Source excerpt ::

# # # # # # #

Re: A new and better way to do make readmes?

2012-02-02 Thread Conrad J. Sabatier
[ Sorry to be so late in following up on this; lost track for a while ]

On Sat, 28 Jan 2012 16:53:17 +
Matthew Seaman m.sea...@infracaninophile.co.uk wrote:

 On 28/01/2012 16:28, Conrad J. Sabatier wrote:
  rubbing eyes in disbelief  Am I understanding you correctly?  Are
  you saying you built 20,000+ port READMEs in only 9 seconds?!  How
  is that possible?  Or do you mean 9 seconds for each one?
 
 9 seconds sounds quite reasonable for generating 23000 or so files.

It sounds incredible to me!  :-)

   Selective updating isn't going to help because 99.9% of the time
   is spent in the categories and it only takes a single port
   update to make a category file obsolete.
 
  This is the part I find troubling.  It would seem that it should be
  more work to create an individual port README, with its plucking the
  appropriate line out of the INDEX-* file and then parsing it into
  its respective pieces and filling in a template, than to simply
  string together a list of references to a bunch of already built
  port READMEs into a category README.

# # # # # # #

Requests ::
1. Answer these questions about the thread on building port READMEs:
(a) How many files does Matthew Seaman say 9 seconds sounds reasonable for generating?
(b) According to the quoted claim about selective updating, where is 99.9% of the time spent?
(c) From which file does Conrad J. Sabatier say the appropriate line is plucked when creating an individual port README?
2. List every step that Conrad J. Sabatier names in the thread as part of creating an individual port README.

Given records ::
# # # # # # #

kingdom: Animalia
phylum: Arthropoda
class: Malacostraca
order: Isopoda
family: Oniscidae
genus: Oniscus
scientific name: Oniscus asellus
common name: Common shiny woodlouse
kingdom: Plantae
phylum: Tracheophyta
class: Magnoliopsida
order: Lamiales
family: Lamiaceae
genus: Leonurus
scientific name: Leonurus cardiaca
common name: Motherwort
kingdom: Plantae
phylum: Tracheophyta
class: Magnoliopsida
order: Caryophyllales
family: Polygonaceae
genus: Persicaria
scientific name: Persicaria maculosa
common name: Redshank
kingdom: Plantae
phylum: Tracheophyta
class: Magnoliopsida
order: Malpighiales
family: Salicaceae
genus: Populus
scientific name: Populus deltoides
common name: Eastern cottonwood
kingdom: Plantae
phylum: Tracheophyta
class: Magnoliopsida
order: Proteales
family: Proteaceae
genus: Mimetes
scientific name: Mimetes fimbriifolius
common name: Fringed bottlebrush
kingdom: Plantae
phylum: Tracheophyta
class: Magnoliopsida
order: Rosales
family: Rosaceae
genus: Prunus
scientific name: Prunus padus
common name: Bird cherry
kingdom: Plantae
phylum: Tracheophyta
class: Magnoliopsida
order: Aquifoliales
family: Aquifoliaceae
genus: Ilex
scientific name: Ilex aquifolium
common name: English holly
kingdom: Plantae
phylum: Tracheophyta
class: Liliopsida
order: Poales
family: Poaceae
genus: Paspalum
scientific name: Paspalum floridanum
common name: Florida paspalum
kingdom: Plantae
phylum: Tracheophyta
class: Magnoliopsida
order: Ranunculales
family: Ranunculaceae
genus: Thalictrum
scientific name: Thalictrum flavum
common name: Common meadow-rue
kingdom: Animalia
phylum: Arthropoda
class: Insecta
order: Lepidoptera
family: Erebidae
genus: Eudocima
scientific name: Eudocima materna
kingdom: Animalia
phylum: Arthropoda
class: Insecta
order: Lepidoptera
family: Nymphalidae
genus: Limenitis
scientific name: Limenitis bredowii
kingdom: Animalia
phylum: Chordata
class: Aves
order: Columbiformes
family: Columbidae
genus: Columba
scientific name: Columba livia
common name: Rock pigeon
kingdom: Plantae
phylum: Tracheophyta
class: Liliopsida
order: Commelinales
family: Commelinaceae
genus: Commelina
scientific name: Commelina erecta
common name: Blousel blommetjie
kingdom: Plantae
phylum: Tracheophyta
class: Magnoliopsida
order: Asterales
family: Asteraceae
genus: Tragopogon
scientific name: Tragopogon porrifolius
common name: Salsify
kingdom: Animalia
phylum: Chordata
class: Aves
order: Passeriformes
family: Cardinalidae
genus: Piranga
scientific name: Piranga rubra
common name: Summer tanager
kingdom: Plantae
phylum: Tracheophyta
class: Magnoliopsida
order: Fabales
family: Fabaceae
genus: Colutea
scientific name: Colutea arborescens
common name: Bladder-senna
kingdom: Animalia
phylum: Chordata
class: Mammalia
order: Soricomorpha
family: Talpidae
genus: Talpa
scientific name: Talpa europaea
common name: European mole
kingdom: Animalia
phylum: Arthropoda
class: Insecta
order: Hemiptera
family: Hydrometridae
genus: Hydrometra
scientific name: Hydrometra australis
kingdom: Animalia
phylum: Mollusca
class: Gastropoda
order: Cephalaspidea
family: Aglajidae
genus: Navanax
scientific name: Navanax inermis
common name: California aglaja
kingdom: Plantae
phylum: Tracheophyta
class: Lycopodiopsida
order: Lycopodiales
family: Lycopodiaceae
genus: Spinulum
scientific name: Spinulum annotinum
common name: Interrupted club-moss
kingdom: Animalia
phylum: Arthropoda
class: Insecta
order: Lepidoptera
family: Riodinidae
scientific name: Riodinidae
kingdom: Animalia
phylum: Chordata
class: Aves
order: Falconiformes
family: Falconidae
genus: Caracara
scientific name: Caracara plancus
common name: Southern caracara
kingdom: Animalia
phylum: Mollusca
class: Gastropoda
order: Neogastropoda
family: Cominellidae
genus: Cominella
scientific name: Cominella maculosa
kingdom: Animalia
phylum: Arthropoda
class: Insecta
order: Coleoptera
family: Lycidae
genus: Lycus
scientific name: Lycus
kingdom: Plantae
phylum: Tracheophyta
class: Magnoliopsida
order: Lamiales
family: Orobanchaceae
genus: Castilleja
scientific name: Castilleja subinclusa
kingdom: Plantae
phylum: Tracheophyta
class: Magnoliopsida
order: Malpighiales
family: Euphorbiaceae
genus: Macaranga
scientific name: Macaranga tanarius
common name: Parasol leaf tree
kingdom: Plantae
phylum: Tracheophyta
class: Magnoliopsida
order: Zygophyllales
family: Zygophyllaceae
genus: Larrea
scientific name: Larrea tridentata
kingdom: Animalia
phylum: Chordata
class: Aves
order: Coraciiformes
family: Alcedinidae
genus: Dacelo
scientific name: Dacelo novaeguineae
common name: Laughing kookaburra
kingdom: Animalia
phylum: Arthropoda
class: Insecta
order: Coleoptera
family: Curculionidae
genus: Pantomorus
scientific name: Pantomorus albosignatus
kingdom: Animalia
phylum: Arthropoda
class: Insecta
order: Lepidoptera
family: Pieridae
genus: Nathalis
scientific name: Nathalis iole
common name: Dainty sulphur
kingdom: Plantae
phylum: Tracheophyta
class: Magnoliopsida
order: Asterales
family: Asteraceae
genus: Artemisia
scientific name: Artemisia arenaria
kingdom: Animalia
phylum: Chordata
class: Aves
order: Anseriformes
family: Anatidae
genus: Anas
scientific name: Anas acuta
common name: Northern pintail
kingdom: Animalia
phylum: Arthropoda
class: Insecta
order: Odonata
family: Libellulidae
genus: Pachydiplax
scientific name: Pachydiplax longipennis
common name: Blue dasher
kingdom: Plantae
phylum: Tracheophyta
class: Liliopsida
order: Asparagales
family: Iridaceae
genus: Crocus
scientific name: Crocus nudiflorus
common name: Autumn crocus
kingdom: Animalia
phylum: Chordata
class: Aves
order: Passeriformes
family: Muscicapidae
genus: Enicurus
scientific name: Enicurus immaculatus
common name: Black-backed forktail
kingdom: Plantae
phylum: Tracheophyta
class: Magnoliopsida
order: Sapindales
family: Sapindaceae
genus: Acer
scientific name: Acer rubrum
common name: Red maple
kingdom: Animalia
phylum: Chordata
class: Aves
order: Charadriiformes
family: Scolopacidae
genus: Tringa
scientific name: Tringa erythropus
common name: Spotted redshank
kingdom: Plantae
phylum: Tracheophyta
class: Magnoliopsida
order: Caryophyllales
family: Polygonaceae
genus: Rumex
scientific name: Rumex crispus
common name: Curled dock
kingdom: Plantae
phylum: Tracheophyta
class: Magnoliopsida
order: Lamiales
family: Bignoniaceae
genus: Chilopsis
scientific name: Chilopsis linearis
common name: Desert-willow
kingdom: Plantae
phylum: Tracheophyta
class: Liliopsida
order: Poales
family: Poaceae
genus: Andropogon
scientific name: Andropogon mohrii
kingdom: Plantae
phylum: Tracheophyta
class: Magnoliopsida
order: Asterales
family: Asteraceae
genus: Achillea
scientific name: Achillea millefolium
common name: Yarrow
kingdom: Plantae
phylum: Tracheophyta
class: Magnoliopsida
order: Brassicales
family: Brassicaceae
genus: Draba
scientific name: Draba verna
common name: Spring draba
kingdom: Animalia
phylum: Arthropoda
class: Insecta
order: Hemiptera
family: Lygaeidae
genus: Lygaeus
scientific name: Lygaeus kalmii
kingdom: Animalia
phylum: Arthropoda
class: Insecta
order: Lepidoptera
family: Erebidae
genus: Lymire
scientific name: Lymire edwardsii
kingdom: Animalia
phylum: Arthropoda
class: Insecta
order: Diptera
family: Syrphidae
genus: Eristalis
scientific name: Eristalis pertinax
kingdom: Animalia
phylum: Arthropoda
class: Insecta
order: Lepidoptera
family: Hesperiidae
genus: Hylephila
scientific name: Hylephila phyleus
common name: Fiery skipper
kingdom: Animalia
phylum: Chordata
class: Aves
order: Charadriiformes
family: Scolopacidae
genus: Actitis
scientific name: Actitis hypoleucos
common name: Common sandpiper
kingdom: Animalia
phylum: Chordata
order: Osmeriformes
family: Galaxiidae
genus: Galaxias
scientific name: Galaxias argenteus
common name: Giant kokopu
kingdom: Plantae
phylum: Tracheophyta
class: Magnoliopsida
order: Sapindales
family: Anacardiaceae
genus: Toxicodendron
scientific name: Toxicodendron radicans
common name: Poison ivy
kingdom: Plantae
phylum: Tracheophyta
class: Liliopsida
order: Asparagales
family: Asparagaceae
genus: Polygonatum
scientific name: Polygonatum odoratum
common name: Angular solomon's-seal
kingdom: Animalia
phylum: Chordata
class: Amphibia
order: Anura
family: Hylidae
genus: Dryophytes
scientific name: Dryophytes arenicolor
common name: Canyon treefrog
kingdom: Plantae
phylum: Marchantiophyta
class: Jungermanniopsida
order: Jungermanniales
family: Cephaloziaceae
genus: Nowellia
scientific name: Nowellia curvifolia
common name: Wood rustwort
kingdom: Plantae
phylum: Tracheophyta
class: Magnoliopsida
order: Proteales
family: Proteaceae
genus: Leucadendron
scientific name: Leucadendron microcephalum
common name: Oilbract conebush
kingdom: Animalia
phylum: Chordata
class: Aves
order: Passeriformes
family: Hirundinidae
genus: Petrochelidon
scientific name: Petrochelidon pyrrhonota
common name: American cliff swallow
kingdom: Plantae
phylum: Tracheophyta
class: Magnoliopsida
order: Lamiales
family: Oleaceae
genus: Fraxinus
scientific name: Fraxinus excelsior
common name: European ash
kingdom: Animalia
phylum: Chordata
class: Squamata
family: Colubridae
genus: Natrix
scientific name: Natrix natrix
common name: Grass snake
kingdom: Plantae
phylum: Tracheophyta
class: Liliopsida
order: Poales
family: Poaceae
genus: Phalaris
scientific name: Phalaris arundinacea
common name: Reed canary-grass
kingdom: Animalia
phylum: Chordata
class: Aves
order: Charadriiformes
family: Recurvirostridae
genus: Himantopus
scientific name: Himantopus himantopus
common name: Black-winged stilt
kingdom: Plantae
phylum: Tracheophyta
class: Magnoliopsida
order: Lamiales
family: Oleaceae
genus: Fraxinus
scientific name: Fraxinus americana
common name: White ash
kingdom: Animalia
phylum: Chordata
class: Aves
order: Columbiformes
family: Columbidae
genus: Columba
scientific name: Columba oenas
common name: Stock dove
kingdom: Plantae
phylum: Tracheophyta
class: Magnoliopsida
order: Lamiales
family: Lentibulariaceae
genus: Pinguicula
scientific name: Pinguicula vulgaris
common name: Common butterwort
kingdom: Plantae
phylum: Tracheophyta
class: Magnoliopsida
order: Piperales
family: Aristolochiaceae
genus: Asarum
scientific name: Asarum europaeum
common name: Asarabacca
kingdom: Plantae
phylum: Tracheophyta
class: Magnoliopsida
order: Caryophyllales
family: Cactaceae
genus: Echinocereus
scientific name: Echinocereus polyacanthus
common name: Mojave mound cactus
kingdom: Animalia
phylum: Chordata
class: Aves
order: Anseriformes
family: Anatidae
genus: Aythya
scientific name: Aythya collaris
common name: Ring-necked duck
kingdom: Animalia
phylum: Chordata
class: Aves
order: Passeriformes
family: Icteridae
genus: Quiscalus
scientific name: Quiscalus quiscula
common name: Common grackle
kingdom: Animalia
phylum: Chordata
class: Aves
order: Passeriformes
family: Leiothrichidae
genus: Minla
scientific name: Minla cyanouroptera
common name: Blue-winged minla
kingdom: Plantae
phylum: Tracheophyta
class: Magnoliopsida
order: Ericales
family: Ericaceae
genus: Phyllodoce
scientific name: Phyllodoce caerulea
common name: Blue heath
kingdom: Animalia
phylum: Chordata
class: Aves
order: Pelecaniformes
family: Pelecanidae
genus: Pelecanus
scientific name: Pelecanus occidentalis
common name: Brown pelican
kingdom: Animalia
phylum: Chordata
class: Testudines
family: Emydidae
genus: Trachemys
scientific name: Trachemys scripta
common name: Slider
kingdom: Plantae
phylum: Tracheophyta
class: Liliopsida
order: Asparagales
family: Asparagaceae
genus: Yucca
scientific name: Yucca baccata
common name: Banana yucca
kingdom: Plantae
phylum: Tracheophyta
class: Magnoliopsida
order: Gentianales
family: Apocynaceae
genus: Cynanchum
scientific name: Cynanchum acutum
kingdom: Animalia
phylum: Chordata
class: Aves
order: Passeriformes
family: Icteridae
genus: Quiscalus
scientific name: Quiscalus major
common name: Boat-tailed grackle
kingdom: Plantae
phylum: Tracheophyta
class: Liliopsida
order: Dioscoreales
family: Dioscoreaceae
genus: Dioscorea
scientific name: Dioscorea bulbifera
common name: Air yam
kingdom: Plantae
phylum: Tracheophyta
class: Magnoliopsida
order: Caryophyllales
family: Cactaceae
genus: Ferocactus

# # # # # # #

Problem solutions ::
1.
(a) 23000 or so files.
(b) In the categories.
(c) The INDEX-* file.

2.
- Plucking the appropriate line out of the INDEX-* file
- Parsing it into its respective pieces
- Filling in a template